Rezension

dicke Leseempfehlung

Henkersmarie - Astrid Fritz

Henkersmarie
von Astrid Fritz

Bewertet mit 5 Sternen

Anno 1525

Marie ist die einzige Tochter des Henkers von Rothenburg. Von klein auf bekommt sie zu spüren, dass der Beruf ihres Vaters auf sie, ihre Brüder und ihre Eltern gravierende Auswirkungen hat. In vielen Bereichen des täglichen Lebens werden sie ausgegrenzt. Die Menschen fürchten sich vor dem Henker, viele verachten ihn gar. Man möchte nicht, dass sie auf dem Markt die Waren berühren, verbietet ihnen, sich beim Kirchgang oder in Wirtshäusern an die Bänke und Tische neben die anderen Bürger zu setzen, verlangt, dass sie sich durch auffällige Kleidung oder Bänder als Henker und dessen Angehörige kenntlich machen. Das ambivalente Verhältnis der Menschen für diesen Beruf ist tiefgreifend. Sie schätzen es, dass er teils drakonische Strafen an den Verurteilten vollzieht, aber sie wollen persönlich nichts mit ihm zu tun haben. Darunter leidet vor allem Marie sehr und als ihr klar wird, dass sie wahrscheinlich nie aus dieser Zwangslage herauskommen wird, da eine Henkerstochter nur einen Henker ehelichen kann, begehrt alles in ihr auf und sie beschließt, dass ihr Leben anders aussehen soll.

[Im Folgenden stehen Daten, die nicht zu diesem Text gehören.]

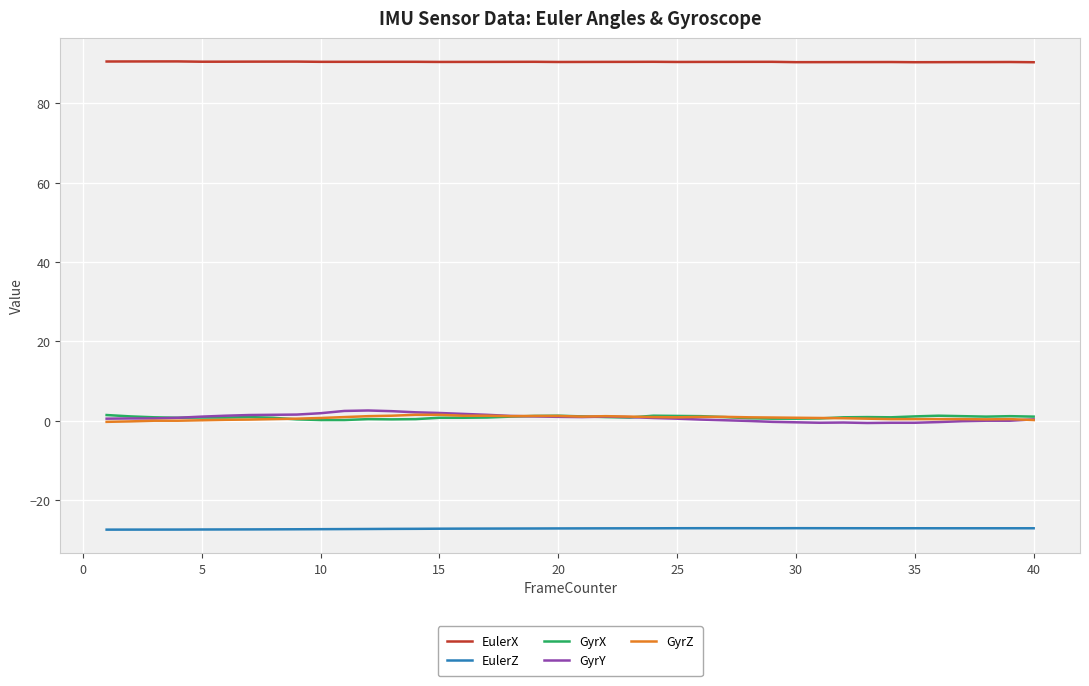

What is the lowest value of the EulerZ series?

-27.5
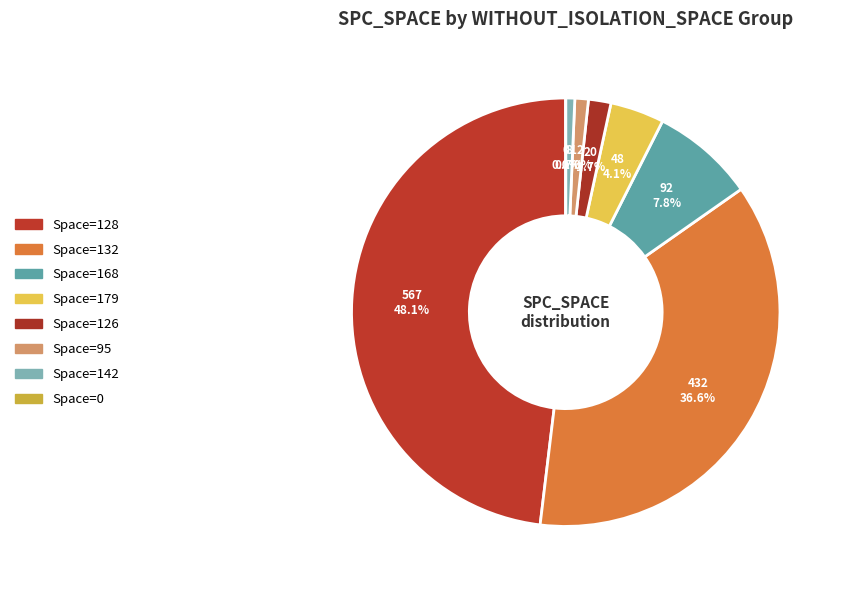

Is it true that 132 is 8% of the pie?

False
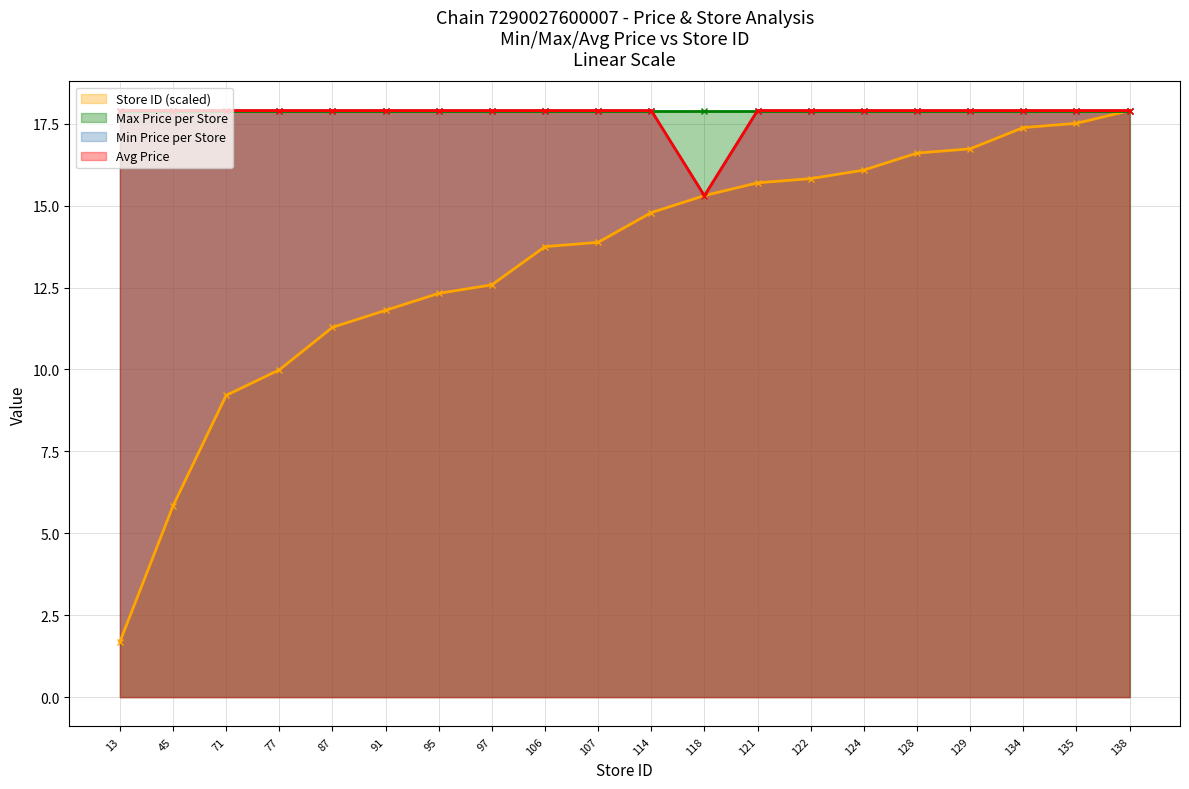

Reading right to left, extract all data points from this chart.

Min Price per Store: 138=17.9	135=17.9	134=17.9	129=17.9	128=17.9	124=17.9	122=17.9	121=17.9	118=15.3	114=17.9	107=17.9	106=17.9	97=17.9	95=17.9	91=17.9	87=17.9	77=17.9	71=17.9	45=17.9	13=17.9
Store ID (scaled): 138=17.9	135=17.5	134=17.4	129=16.7	128=16.6	124=16.1	122=15.8	121=15.7	118=15.3	114=14.8	107=13.9	106=13.7	97=12.6	95=12.3	91=11.8	87=11.3	77=10.0	71=9.2	45=5.8	13=1.7
Avg Price: 138=17.9	135=17.9	134=17.9	129=17.9	128=17.9	124=17.9	122=17.9	121=17.9	118=15.3	114=17.9	107=17.9	106=17.9	97=17.9	95=17.9	91=17.9	87=17.9	77=17.9	71=17.9	45=17.9	13=17.9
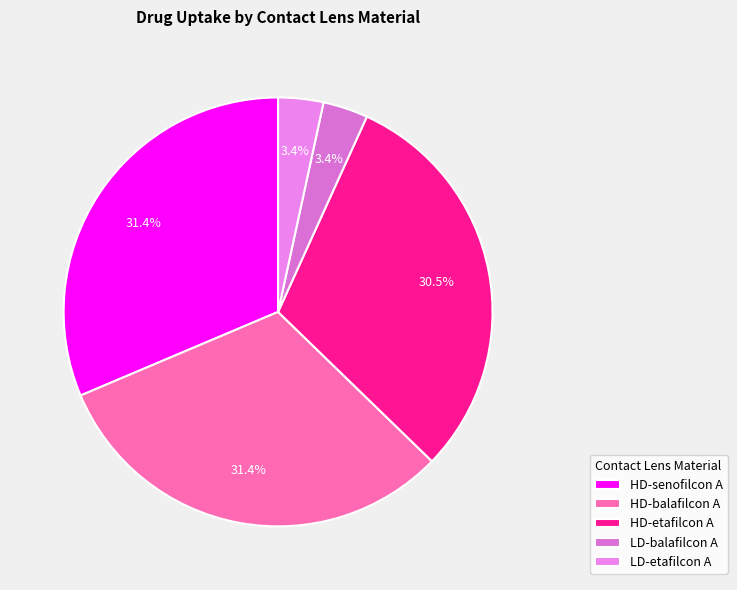

Count the number of slices in the pie.

5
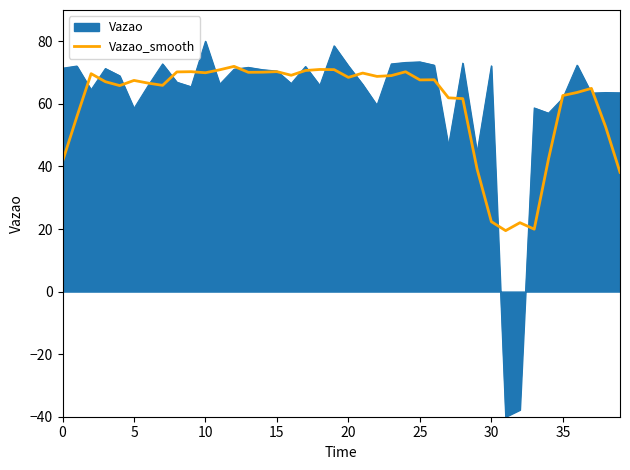

How many lines are shown in the chart?

2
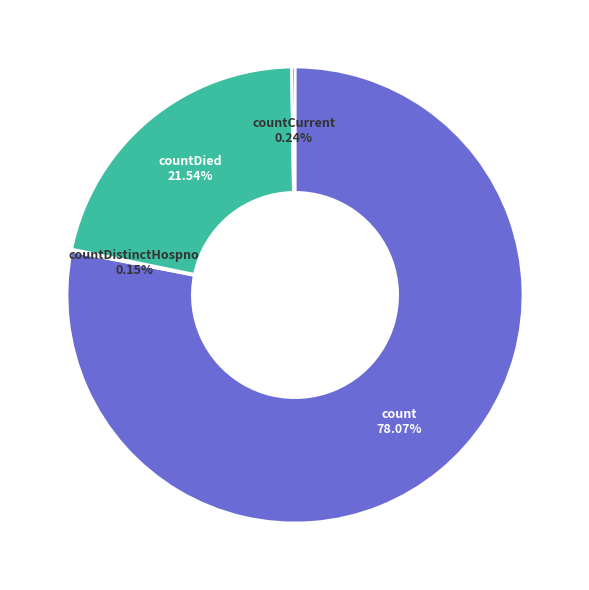

Is there any slice that represents more than half of the pie?

Yes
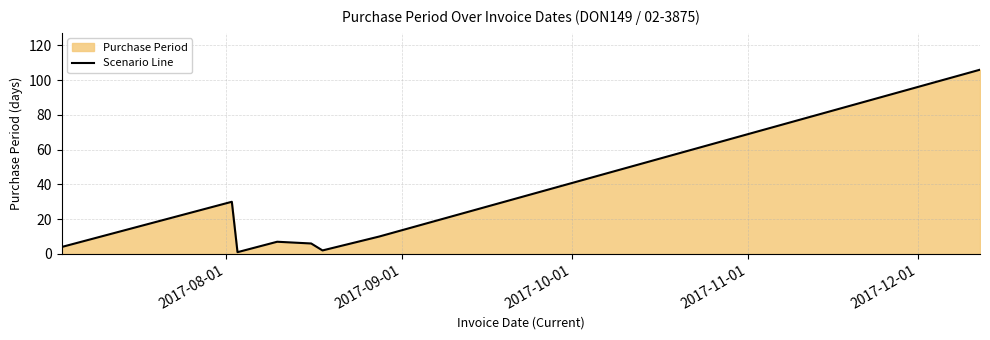

How many interior local valleys (lower than both neighbors) does the data have?

2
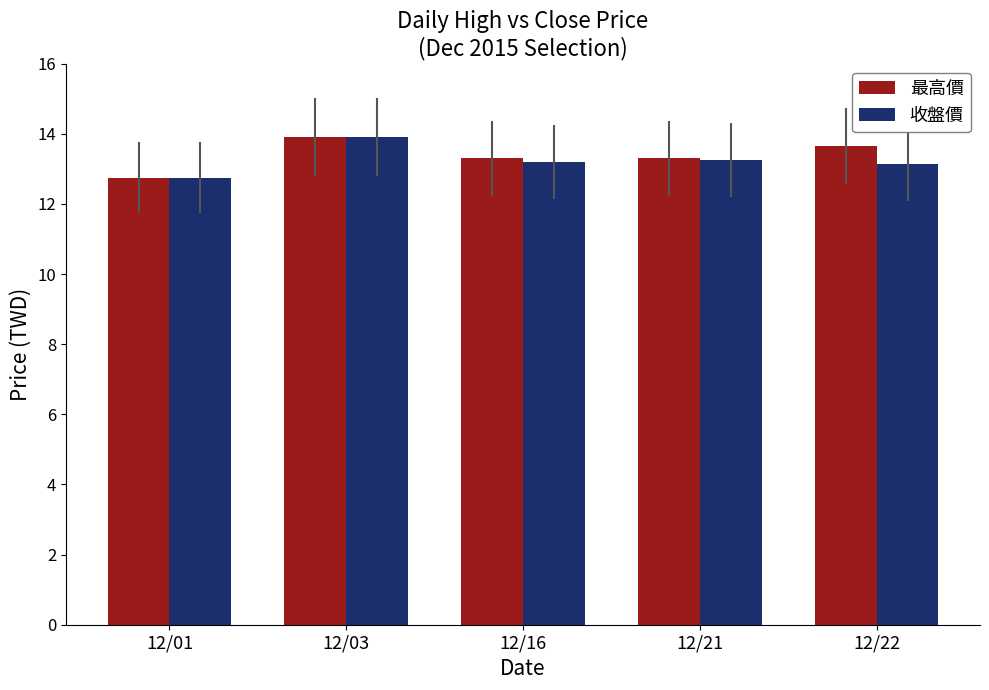

The value of 收盤價 at 12/16 is 13.2. True or false?

True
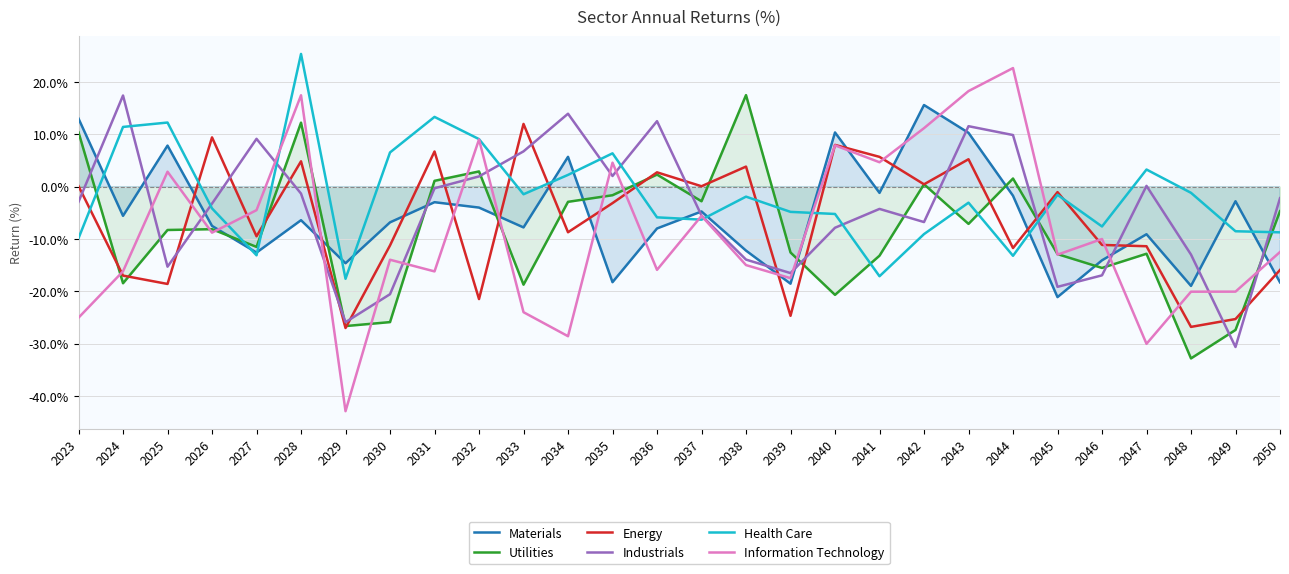

How many series are shown in this chart?

6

Man hat vom Henker durch viele andere Bücher und Filme sicherlich ein ungefähres Bild dieses Berufsstandes im Kopf. Aber Astrid Fritz rückt dies auf eindringliche und durch gründliche Recherche sehr fundierte Weise  zurecht. Der Henker des Mittelalters hat weit mehr geleistet, als nur Leute gehängt und geköpft und das Martern und Rädern waren keineswegs seine Hauptaufgaben. Maries Vater ist ein Mann, der sein Handwerk sehr integer und gottesfürchtig ausübt, der ein großes mitleidiges Herz hat, welches er gleich im Prolog beweist, als er eine Kindsmörderin vor dem für sie vorgesehenen Schicksal bewahrt. Das harte Los des Henkers und seiner Familie, die Ablehnung der Mitmenschen, die Ungerechtigkeit und die vielfältigen Benachteiligungen sind erschütternd zu lesen und man fühlt mit Marie, die ausbrechen möchte.

Astrid Fritz schafft es, dass man große Empathie für die Hauptpersonen verspürt und obwohl die Geschichte viele deprimierende und auch grausig-reale Hintergründe hat und nicht mit Fakten geizt, die einem bei genauerer Betrachtung durchaus das Fürchten lehren, fühlt man dennoch den Lebensmut der Henkersfamilie und freut sich mit ihnen an den kleinen Dingen des Lebens. Die Charaktere sind sehr glaubhaft und abwechslungsreich und eine Vielzahl von starken Nebendarstellern runden das Ensemble harmonisch ab. Der Spannungsbogen hält sich bis zum Finale und am Ende freut man sich nicht nur über den historischen Nährwert dieses hervorragenden Romans sondern auch über den stimmigen Schluss.

Ich war restlos begeistert, hätte mir sehr gewünscht, dass es hierzu eine eigene Leserunde gegeben hätte, denn das Buch bietet jede Menge Aha-Erlebnisse und Gesprächsstoff. Von mir eine ganz dicke Leseempfehlung.